Before joining Pendragon Mr Berman has an extensive career at AutoNation, the largest automotive retailer in America, where he served as president and chief operating officer.

Commenting on the results Mr Chambers said: “There has been a material decline in the group’s profitability principally as a result of the actions taken to address excess used car stock. We made significant progress reducing this exposure in the latter period of the first-half and we remain committed to the strategy of growth in the group’s used car proposition. The business is fully focussed on maximising performance, but we expect the market to continue to be challenging during the second half of 2019.”

As part of the restructuring to get the group back on track, the group claimed that Car Stores are “a significant and attractive market opportunity and that the proposition is well received by its target customers”. Despite closing almost two-thirds of the businesses and one vehicle preparation centre. The closures are expected to result in around 300 job losses.
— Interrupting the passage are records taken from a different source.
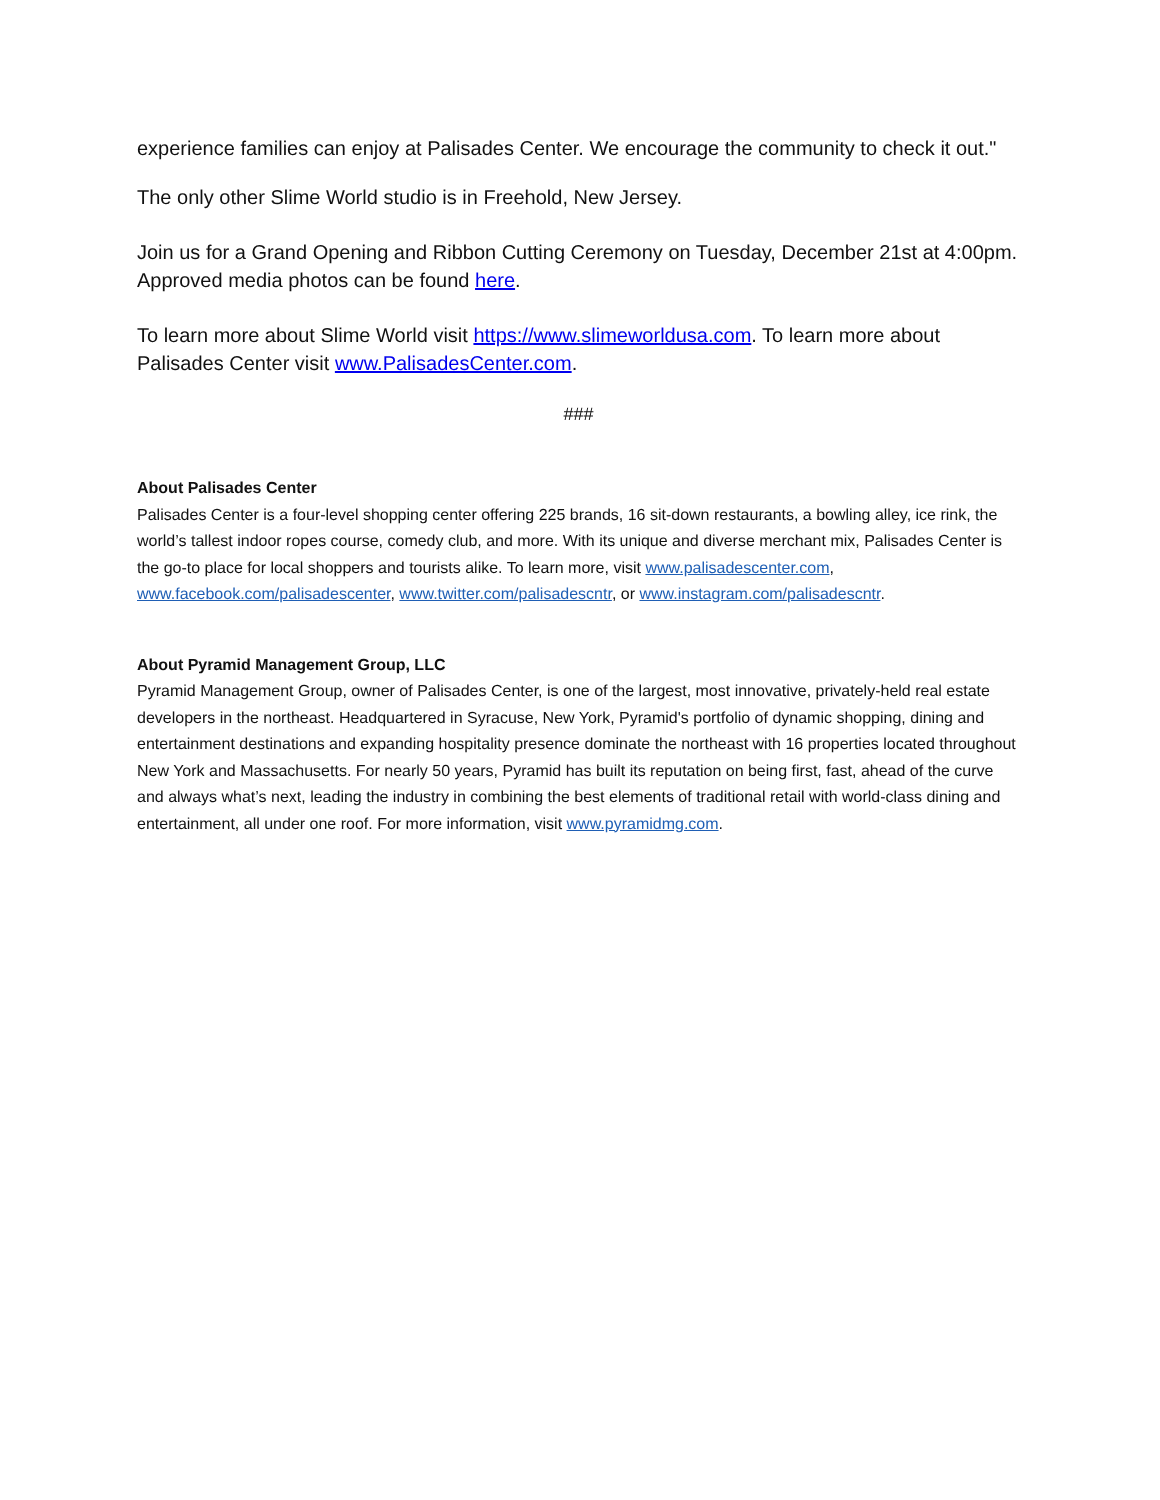experience families can enjoy at Palisades Center. We encourage the community to check it out."
The only other Slime World studio is in Freehold, New Jersey.
Join us for a Grand Opening and Ribbon Cutting Ceremony on Tuesday, December 21st at 4:00pm. Approved media photos can be found here.
To learn more about Slime World visit https://www.slimeworldusa.com. To learn more about Palisades Center visit www.PalisadesCenter.com.
###
About Palisades Center
Palisades Center is a four-level shopping center offering 225 brands, 16 sit-down restaurants, a bowling alley, ice rink, the world’s tallest indoor ropes course, comedy club, and more. With its unique and diverse merchant mix, Palisades Center is the go-to place for local shoppers and tourists alike. To learn more, visit www.palisadescenter.com, www.facebook.com/palisadescenter, www.twitter.com/palisadescntr, or www.instagram.com/palisadescntr.
About Pyramid Management Group, LLC
Pyramid Management Group, owner of Palisades Center, is one of the largest, most innovative, privately-held real estate developers in the northeast. Headquartered in Syracuse, New York, Pyramid's portfolio of dynamic shopping, dining and entertainment destinations and expanding hospitality presence dominate the northeast with 16 properties located throughout New York and Massachusetts. For nearly 50 years, Pyramid has built its reputation on being first, fast, ahead of the curve and always what’s next, leading the industry in combining the best elements of traditional retail with world-class dining and entertainment, all under one roof. For more information, visit www.pyramidmg.com.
Pendragon also downgraded its results forecast for the full year adding: “As a result of these market conditions, group underlying loss before tax for FY19 is now expected to be at the bottom of the Board’s expectations. This outcome still reflects a meaningful recovery in profitability during the second half based upon self-help actions that the business is taking as well as the assumption that current market conditions do not deteriorate further.”

The £102.4m write-down was made up of “goodwill and non-current assets amounting to £102.5m. There is £78.2m impairment of goodwill, £22.8m impairment of property assets primarily within Car Store, £1.2m impairment of property, plant and equipment and £0.3m impairment of assets held for sale”.

Results for the UK’s franchised operations show that gross profit on new, used and aftersales all fell in the first half of 2019 on a turnover that fell just below £2bn.